**** PASSAGE PROVIDED ****

Not long after independence, the club headed to the 1963 cup final and the club lost 3–2 to US Rail along with the title.

Olympique Ngor was in the top position of a group in Ligue 2 in 2012. Ngor participated again in Ligue 1 in many years in 2013 and finished second with 50 points behind Diambars, the club also scored 30 goals, tied with Dakar UC, behind ASC Linguère. A year later, they finished 10th with 32 points and scored 32 goals.

Olympique Ngor headed to the 2014 cup final, their next in 51 years, the club lost 1–2 to AS Pikine in the Senegalese Cup final. As Pikine both won the championship and the cup in 2014, Olympique de Ngor as the cup-runner up qualified both into the 2015 CAF Confederation Cup and the Assemblé Nationale Cup (now the Super Cup).

At their only appearance in the continental cup, the club had their only win in a match with Unisport de Bafang, they entered the first round as they had a total of 3-2 goals scored in its two matches. The club suffered two losses to Ghana's Hearts of Oak and was out of the competition. 6 goals Olympique de Ngor were scored at the CAF Confederation Cup.

The club was last place in the 2015-16 season with 25 points and had only 5 wins and 11 losses. The club currently plays in Ligue 2 as of the 2016–17 season.

****

REQUIRED TASK: List every club that the passage on Olympique Ngor says defeated Olympique Ngor, along with the competition in which each defeat came.

**** DATA ENTRIES ****

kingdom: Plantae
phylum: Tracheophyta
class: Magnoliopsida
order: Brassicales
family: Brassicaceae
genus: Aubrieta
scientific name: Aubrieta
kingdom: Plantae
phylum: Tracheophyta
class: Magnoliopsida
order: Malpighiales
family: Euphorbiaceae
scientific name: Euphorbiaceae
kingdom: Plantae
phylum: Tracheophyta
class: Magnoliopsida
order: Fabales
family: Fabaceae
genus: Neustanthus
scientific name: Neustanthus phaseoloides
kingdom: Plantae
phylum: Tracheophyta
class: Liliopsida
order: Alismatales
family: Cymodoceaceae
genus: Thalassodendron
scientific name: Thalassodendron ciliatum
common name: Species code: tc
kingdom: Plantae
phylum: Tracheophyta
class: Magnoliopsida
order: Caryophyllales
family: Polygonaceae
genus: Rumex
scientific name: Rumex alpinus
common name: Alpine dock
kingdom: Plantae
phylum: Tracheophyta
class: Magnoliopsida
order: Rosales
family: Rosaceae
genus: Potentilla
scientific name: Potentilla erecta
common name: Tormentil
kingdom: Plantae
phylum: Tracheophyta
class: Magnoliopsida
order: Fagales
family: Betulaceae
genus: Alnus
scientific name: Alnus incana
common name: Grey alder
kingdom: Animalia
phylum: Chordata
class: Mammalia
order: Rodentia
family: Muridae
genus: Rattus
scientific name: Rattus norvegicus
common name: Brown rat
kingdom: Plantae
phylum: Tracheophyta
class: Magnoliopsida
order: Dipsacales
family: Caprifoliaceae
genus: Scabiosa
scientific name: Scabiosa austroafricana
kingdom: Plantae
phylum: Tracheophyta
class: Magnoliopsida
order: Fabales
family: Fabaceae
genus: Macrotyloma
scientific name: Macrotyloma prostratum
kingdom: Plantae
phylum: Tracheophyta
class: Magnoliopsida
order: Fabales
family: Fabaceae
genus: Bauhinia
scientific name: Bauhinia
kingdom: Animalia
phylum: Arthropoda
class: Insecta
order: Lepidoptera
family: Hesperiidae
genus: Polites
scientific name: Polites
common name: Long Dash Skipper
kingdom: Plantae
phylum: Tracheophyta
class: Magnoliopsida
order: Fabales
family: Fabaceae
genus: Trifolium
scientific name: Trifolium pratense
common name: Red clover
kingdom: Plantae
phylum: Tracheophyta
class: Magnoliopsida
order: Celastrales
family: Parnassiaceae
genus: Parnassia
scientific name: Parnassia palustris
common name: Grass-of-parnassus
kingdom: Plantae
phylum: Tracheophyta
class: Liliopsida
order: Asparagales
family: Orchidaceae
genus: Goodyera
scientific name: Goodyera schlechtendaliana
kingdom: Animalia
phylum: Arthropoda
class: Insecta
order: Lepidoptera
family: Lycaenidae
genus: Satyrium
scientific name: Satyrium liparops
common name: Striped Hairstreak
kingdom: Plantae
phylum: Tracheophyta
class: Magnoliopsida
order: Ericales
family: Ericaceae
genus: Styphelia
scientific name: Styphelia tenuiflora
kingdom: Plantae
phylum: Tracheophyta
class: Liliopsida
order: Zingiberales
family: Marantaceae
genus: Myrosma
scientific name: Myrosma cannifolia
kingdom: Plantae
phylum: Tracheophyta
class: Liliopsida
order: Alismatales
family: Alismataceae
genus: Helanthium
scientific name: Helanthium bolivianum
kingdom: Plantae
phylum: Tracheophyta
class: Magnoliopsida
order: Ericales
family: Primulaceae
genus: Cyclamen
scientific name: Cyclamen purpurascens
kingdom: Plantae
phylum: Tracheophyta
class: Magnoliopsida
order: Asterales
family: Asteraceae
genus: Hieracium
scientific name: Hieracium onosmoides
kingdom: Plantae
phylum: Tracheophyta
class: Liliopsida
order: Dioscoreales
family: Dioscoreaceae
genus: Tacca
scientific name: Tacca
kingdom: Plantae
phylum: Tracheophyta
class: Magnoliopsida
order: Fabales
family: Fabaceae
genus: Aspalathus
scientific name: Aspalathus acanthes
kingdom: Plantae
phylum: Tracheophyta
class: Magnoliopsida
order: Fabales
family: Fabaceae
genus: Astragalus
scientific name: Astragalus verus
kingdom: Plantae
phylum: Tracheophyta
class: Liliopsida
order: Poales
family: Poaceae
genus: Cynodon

****

THE OUTPUT:
- US Rail: the 1963 cup final, won 3–2
- AS Pikine: the 2014 Senegalese Cup final, won 2–1
- Hearts of Oak: the 2015 CAF Confederation Cup, in two matches